[[ Source material, beginning ]]
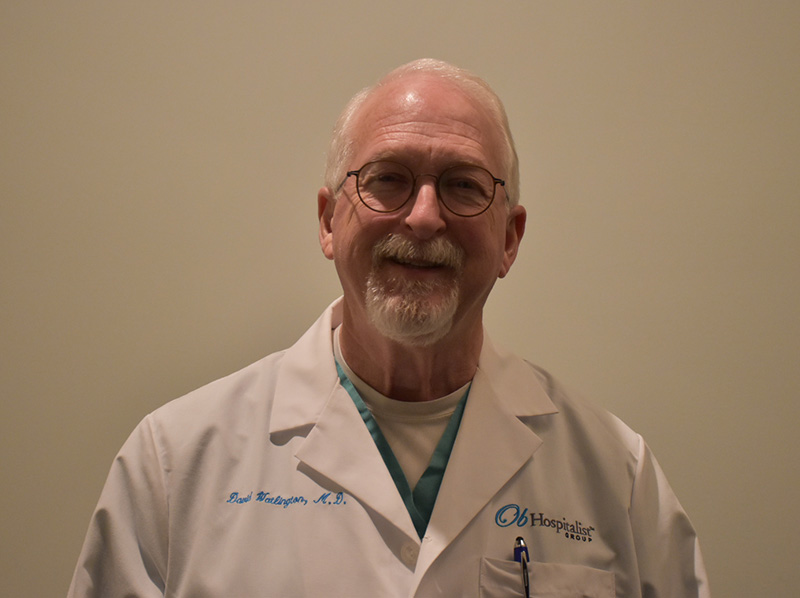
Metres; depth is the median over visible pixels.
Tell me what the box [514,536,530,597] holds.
pen
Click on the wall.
(540, 355)
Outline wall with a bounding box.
[0,0,799,595]
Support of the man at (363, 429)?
on the floor
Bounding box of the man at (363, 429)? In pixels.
[67,60,709,597]

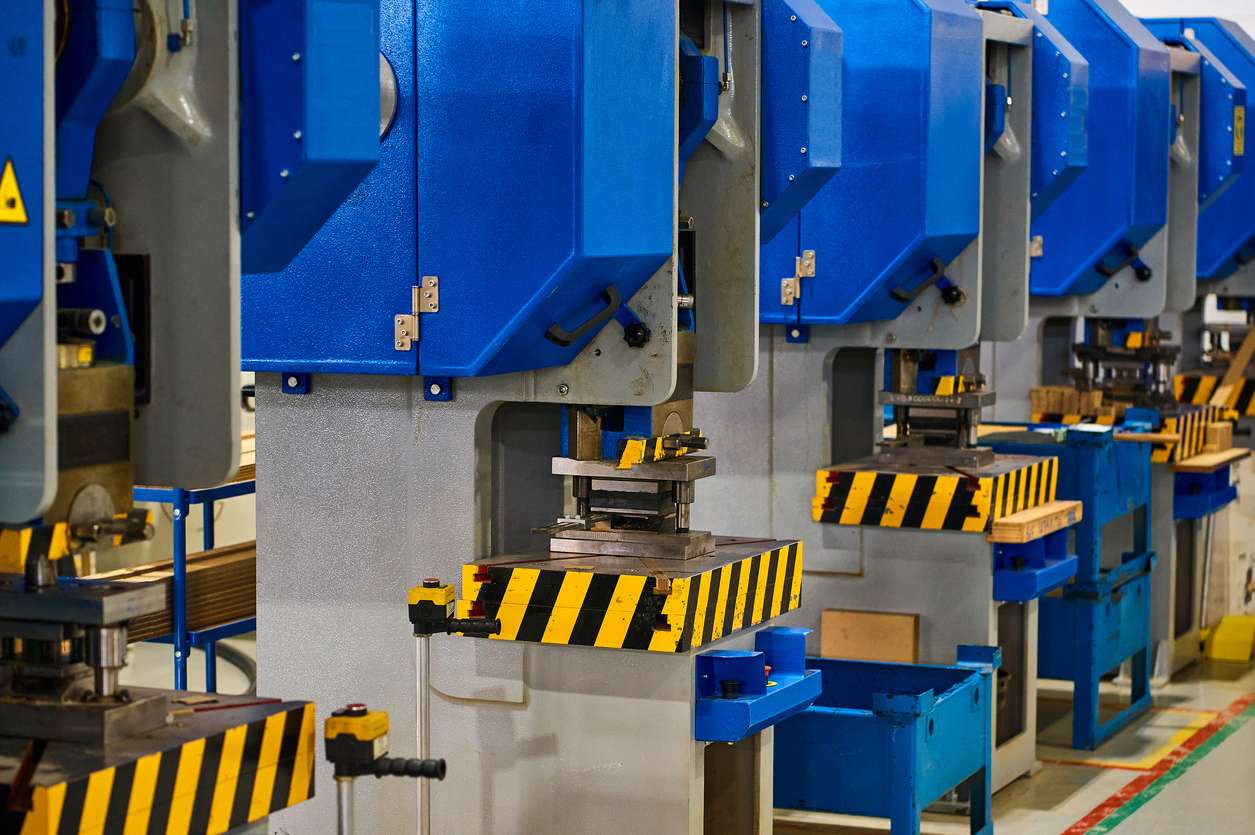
[[ Source material, end ]]
From the line containing "Outline wall with a bounding box." through the final line of the records, write out each line exactly, and include no pictures.

Outline wall with a bounding box.
[0,0,799,595]
Support of the man at (363, 429)?
on the floor
Bounding box of the man at (363, 429)? In pixels.
[67,60,709,597]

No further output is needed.